>>>>>

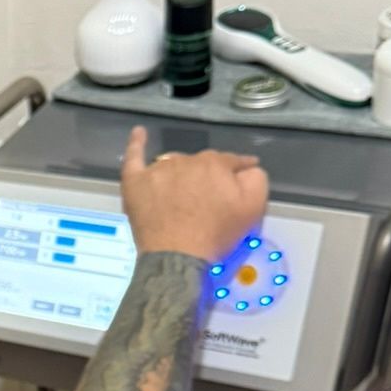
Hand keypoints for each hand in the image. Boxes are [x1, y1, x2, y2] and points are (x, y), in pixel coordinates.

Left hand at [120, 125, 268, 265]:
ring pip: (173, 162)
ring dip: (181, 171)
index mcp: (215, 164)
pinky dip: (136, 144)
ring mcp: (158, 170)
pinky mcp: (135, 182)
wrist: (178, 257)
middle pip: (200, 163)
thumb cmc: (216, 234)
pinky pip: (134, 157)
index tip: (243, 173)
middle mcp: (186, 160)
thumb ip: (256, 179)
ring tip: (183, 189)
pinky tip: (139, 133)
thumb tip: (247, 168)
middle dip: (208, 175)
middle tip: (209, 197)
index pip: (230, 160)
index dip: (239, 168)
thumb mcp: (253, 207)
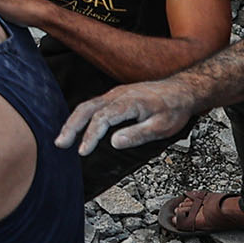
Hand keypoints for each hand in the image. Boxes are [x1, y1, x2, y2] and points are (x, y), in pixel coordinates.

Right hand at [58, 78, 202, 154]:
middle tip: (60, 143)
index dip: (90, 136)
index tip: (83, 151)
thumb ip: (138, 134)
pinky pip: (93, 104)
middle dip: (71, 126)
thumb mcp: (162, 127)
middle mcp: (118, 95)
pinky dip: (80, 116)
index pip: (102, 118)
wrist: (183, 91)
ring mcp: (115, 94)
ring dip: (73, 122)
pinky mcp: (115, 96)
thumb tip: (114, 143)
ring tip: (62, 139)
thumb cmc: (174, 109)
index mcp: (128, 102)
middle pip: (87, 108)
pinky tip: (76, 127)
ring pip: (87, 105)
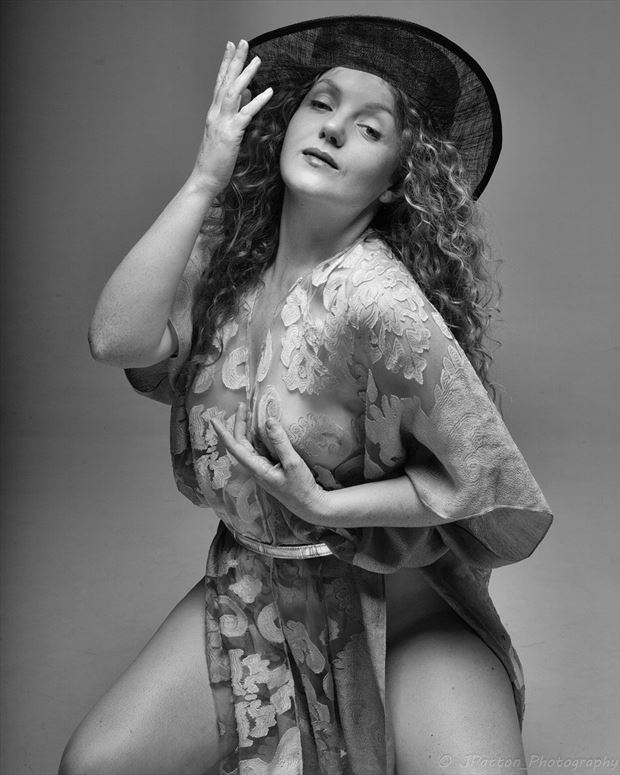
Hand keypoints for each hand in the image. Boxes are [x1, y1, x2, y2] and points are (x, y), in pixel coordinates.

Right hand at [190, 39, 272, 194]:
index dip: (226, 65)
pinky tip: (268, 91)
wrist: (204, 179)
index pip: (219, 83)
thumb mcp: (226, 134)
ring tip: (257, 60)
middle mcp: (215, 114)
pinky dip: (257, 101)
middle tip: (242, 42)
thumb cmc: (215, 161)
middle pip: (225, 81)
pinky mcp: (231, 134)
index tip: (231, 48)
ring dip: (245, 74)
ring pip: (233, 91)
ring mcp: (222, 123)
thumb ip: (235, 113)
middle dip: (234, 60)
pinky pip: (246, 113)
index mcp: (213, 114)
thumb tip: (247, 95)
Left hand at [211, 403, 327, 523]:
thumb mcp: (293, 463)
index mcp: (257, 468)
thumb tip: (268, 420)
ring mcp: (262, 468)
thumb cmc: (301, 487)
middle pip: (240, 443)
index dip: (224, 433)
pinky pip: (258, 448)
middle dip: (239, 423)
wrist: (309, 505)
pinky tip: (259, 427)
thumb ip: (280, 442)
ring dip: (246, 428)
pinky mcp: (269, 467)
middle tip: (242, 406)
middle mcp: (255, 468)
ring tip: (247, 412)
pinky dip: (257, 436)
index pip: (235, 448)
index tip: (213, 420)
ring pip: (248, 445)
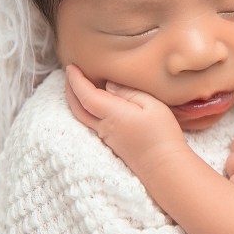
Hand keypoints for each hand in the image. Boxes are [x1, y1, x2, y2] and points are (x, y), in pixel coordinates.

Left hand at [64, 64, 185, 167]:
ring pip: (83, 117)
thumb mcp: (152, 105)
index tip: (71, 67)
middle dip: (70, 90)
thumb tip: (109, 85)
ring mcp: (106, 137)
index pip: (85, 95)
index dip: (75, 80)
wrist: (164, 166)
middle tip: (70, 74)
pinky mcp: (112, 144)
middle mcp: (104, 127)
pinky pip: (92, 123)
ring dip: (76, 100)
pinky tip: (95, 104)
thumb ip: (129, 93)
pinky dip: (87, 110)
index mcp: (112, 114)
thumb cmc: (162, 134)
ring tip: (79, 86)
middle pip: (77, 108)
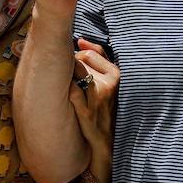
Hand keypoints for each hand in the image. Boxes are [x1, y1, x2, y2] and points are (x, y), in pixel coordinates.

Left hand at [69, 39, 118, 155]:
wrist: (107, 142)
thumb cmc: (106, 108)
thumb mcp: (110, 81)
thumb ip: (99, 58)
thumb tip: (81, 40)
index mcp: (116, 74)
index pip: (89, 54)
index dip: (78, 59)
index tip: (75, 67)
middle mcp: (110, 84)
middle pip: (80, 62)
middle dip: (71, 69)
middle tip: (73, 82)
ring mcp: (98, 99)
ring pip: (73, 75)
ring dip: (68, 79)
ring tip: (72, 90)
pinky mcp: (86, 113)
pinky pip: (70, 91)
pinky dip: (65, 91)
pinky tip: (67, 97)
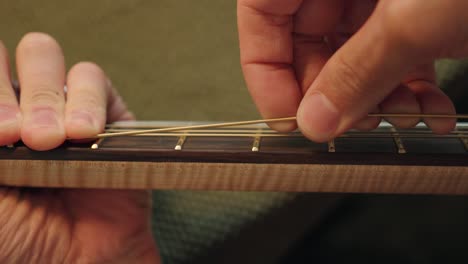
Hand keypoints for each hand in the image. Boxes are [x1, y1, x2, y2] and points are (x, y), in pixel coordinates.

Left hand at [0, 33, 159, 262]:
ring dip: (48, 97)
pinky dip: (88, 101)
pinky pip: (94, 79)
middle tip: (23, 139)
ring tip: (57, 139)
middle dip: (13, 94)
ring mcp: (63, 107)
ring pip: (47, 57)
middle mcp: (21, 107)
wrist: (76, 262)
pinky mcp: (107, 115)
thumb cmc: (15, 238)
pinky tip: (86, 135)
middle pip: (8, 55)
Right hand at [238, 0, 467, 140]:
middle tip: (346, 129)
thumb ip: (358, 72)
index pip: (261, 12)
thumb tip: (315, 121)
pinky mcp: (412, 10)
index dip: (263, 67)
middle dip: (328, 92)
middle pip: (305, 40)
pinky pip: (387, 55)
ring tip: (400, 124)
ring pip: (348, 54)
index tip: (285, 116)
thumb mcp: (418, 15)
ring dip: (371, 99)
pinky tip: (425, 113)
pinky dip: (403, 90)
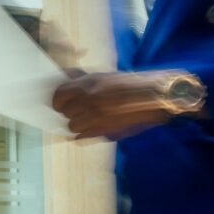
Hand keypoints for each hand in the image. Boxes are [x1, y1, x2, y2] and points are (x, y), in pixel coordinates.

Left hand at [52, 71, 174, 140]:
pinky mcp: (102, 132)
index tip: (61, 102)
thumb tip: (66, 76)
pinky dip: (84, 134)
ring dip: (77, 124)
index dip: (58, 100)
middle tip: (78, 111)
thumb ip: (83, 78)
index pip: (58, 95)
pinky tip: (92, 128)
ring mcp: (95, 118)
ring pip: (71, 126)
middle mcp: (88, 100)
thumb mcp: (105, 76)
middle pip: (64, 112)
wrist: (154, 98)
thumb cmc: (132, 85)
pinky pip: (81, 137)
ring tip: (88, 120)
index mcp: (88, 84)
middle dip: (69, 112)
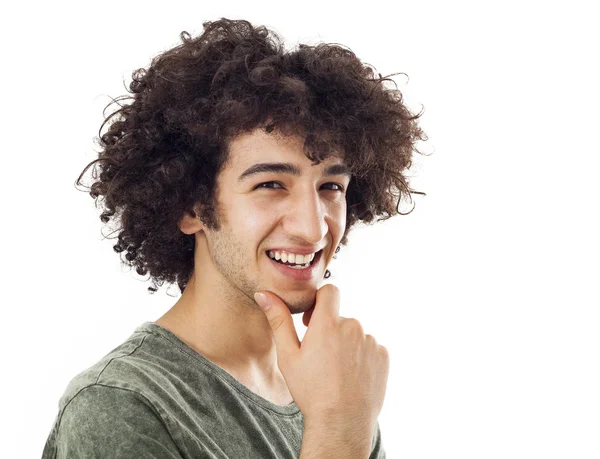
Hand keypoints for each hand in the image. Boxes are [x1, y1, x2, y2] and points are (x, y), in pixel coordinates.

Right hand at [254, 284, 388, 428]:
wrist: (341, 422)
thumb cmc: (311, 390)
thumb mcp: (288, 356)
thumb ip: (278, 320)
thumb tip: (264, 294)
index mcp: (327, 323)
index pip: (330, 291)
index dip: (320, 301)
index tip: (311, 321)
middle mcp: (353, 327)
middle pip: (340, 318)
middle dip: (331, 331)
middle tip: (320, 358)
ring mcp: (370, 341)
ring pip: (355, 334)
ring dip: (346, 345)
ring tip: (337, 371)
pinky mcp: (382, 356)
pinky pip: (370, 348)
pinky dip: (361, 357)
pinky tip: (351, 377)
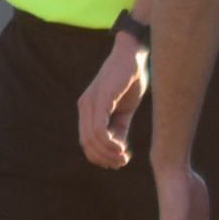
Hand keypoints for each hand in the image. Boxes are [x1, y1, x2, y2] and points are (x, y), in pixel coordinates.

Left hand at [78, 34, 145, 169]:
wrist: (134, 56)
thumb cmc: (130, 80)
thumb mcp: (124, 109)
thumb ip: (119, 127)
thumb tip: (119, 147)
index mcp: (88, 109)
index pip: (86, 141)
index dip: (99, 156)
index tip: (117, 163)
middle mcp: (85, 107)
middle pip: (87, 143)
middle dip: (104, 158)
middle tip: (121, 163)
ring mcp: (91, 103)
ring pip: (93, 139)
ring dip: (108, 153)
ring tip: (124, 157)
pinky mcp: (101, 100)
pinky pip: (99, 129)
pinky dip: (109, 143)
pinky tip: (122, 147)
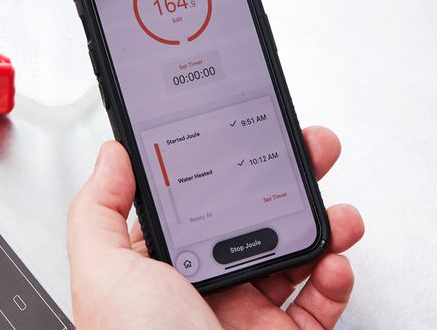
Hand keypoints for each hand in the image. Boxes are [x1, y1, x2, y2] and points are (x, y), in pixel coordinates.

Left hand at [67, 127, 363, 329]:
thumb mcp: (102, 273)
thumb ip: (99, 208)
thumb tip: (113, 154)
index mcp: (155, 268)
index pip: (192, 200)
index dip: (221, 162)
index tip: (245, 126)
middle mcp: (202, 290)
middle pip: (253, 216)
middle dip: (288, 179)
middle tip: (313, 149)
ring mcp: (247, 317)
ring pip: (296, 255)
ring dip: (324, 225)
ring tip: (336, 213)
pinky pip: (321, 302)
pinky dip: (337, 277)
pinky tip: (336, 262)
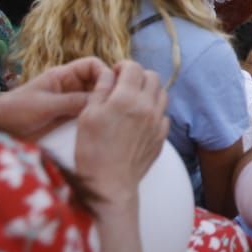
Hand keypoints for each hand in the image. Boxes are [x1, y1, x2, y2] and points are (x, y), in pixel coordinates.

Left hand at [0, 57, 111, 140]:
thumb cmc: (16, 111)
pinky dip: (94, 120)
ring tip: (111, 119)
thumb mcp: (46, 105)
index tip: (111, 90)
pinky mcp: (66, 121)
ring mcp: (69, 105)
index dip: (104, 73)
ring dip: (102, 107)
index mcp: (63, 76)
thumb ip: (73, 102)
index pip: (92, 66)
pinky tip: (99, 128)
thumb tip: (101, 102)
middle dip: (107, 91)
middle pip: (97, 83)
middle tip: (115, 107)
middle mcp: (69, 88)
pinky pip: (86, 116)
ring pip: (94, 101)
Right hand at [74, 61, 168, 211]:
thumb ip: (101, 90)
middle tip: (124, 85)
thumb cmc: (93, 151)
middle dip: (137, 76)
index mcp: (126, 98)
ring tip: (133, 100)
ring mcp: (157, 122)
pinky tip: (140, 119)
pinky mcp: (162, 136)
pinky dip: (154, 110)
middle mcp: (147, 106)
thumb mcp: (88, 115)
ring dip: (149, 91)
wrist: (110, 185)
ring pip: (161, 93)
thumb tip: (109, 74)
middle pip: (152, 76)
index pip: (133, 67)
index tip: (114, 74)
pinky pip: (163, 114)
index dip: (122, 66)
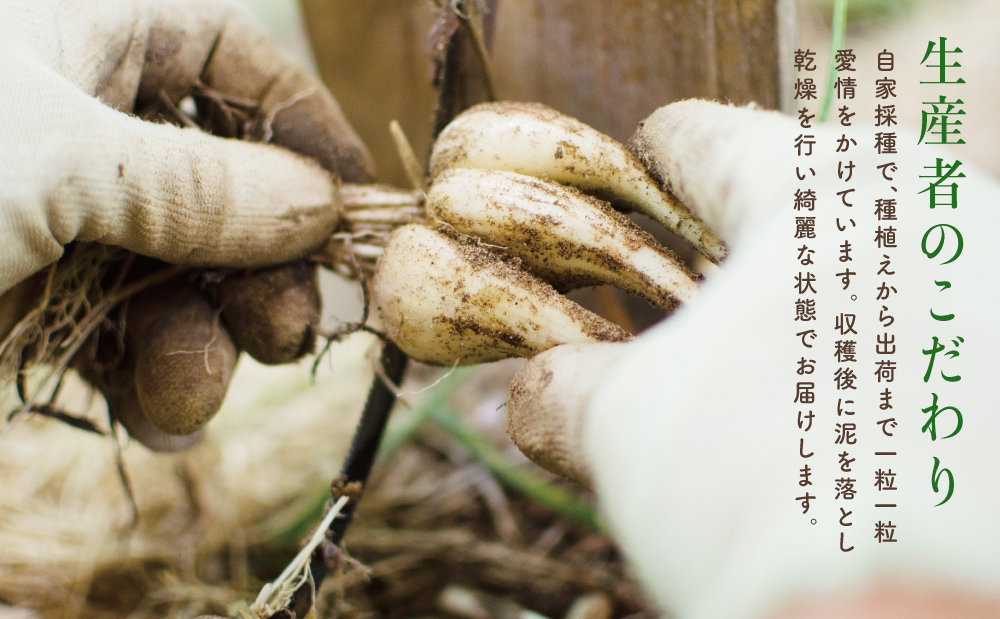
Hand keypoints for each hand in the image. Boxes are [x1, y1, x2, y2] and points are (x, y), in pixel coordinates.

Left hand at [0, 0, 371, 449]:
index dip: (307, 127)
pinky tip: (156, 418)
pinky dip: (153, 380)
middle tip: (291, 330)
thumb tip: (316, 206)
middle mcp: (78, 116)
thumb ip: (200, 184)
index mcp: (81, 29)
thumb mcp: (52, 163)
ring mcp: (56, 214)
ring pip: (185, 270)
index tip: (358, 207)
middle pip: (228, 181)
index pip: (235, 57)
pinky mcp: (30, 300)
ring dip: (206, 341)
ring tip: (191, 391)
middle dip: (262, 264)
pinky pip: (127, 332)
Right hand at [507, 101, 999, 617]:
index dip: (637, 180)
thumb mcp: (625, 428)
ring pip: (860, 273)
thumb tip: (536, 390)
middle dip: (722, 272)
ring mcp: (988, 279)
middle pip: (786, 210)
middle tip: (677, 341)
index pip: (698, 137)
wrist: (916, 617)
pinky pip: (923, 330)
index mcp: (816, 184)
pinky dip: (869, 366)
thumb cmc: (761, 490)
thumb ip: (566, 387)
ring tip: (762, 407)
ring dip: (799, 324)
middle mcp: (927, 204)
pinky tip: (839, 440)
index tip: (620, 219)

<<<<<

**YOUR GOAL**
Using the entries above, copy out all lines that contain the string "Left".

**EXERCISE SOLUTION**
Left hand at [120, 125, 268, 265]:
Left hand at [211, 403, 327, 523]:
Left hand at [64, 64, 185, 167]:
Left hand at [69, 39, 118, 155]:
Left hand at [0, 33, 159, 262]:
Left hand at [52, 71, 174, 140]:
Left hand at [78, 34, 145, 169]:
Left hand at [67, 127, 363, 329]:
Left hand at [0, 57, 111, 140]:
Left hand at [0, 0, 371, 449]:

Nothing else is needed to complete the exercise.